One thing that can be a problem has to do with the various valve covers and air filters that are out there. If the valve cover has no breather hole on top or if the hose from the valve cover doesn't go to the air cleaner or if the breather pipe is blocked or even if the end of the pipe doesn't have the proper angle then the crankcase can become pressurized and force ooil past the various seals.
Fred H

Serge, I have lived with the same "leak" problem since I got my car 5 years ago.
My engine is also a 3 bearing MGB type which had just been rebuilt by a well known engine builder.
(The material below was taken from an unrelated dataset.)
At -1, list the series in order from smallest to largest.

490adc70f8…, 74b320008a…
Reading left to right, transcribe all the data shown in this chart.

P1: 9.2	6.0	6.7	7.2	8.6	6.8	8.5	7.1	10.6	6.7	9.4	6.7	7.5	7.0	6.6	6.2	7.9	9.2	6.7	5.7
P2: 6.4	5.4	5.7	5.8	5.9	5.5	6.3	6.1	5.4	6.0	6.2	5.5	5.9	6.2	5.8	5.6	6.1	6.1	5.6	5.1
I have got used to the mess this causes on my garage floor, drip trays etc but although it appears like lots of oil is being lost, I dont seem to be using oil and it is rare that I have to top up the oil level.

Kens reply may have pointed out a cause that I have not really linked with the oil leak til now. My engine has an alloy tappet cover (rocker cover) which has no crankcase ventilation tube fitted and so it could be crankcase pressure build up that is causing the "leak". It also has quite long carb ram pipes (stacks)each fitted with a Piper sock type air-filter and so there is no way to feed a tappet vent tube into these.

So my next job is to fit a ventilation tube into the alloy cover, probably routing its outlet pipe down between engine and rear bulkhead.
If this doesnt solve the "leak" or at least reduce it, then it looks like a step two is to fit Lyndsay's oil catcher.

Hopefully I can then manage the leak" until I next need to take the engine out and do a proper fix then.

Colyn
Colyn Firth

Colyn, the valve cleaner vent tube must go to the carb so negative pressure is created in the engine. The metal breather pipe has an angle cut at the end which is there to create a vacuum as air passes by it.

I use K&N elements altered for the tube ala MG Guru, in the stock MGA air filters.
Fred H

When you cannot connect a vent hose to an air cleaner, you can install a small K&N breather filter to the vent port on the valve cover. Vent air is then drawn in through the small air filter before passing through the crankcase to exit at the draft tube.

The draft tube uses venturi action to create a slight vacuum to draw fresh air through the crankcase to purge the blow-by fumes and eliminate buildup of water vapor and dilution (pollution) of the oil. It is surprisingly effective, but also results in a few oil drips from the draft tube. Do not expect it to eliminate a rear oil leak, as it does not create any significant vacuum in the crankcase.

If you connect a hose to the port on the valve cover and drop it down along side the engine, you end up with two draft tubes fighting each other. You still have crankcase pressure relief, but no ventilation air flow due to no pressure differential.
Barney Gaylord

Not leaking; just marking her territory!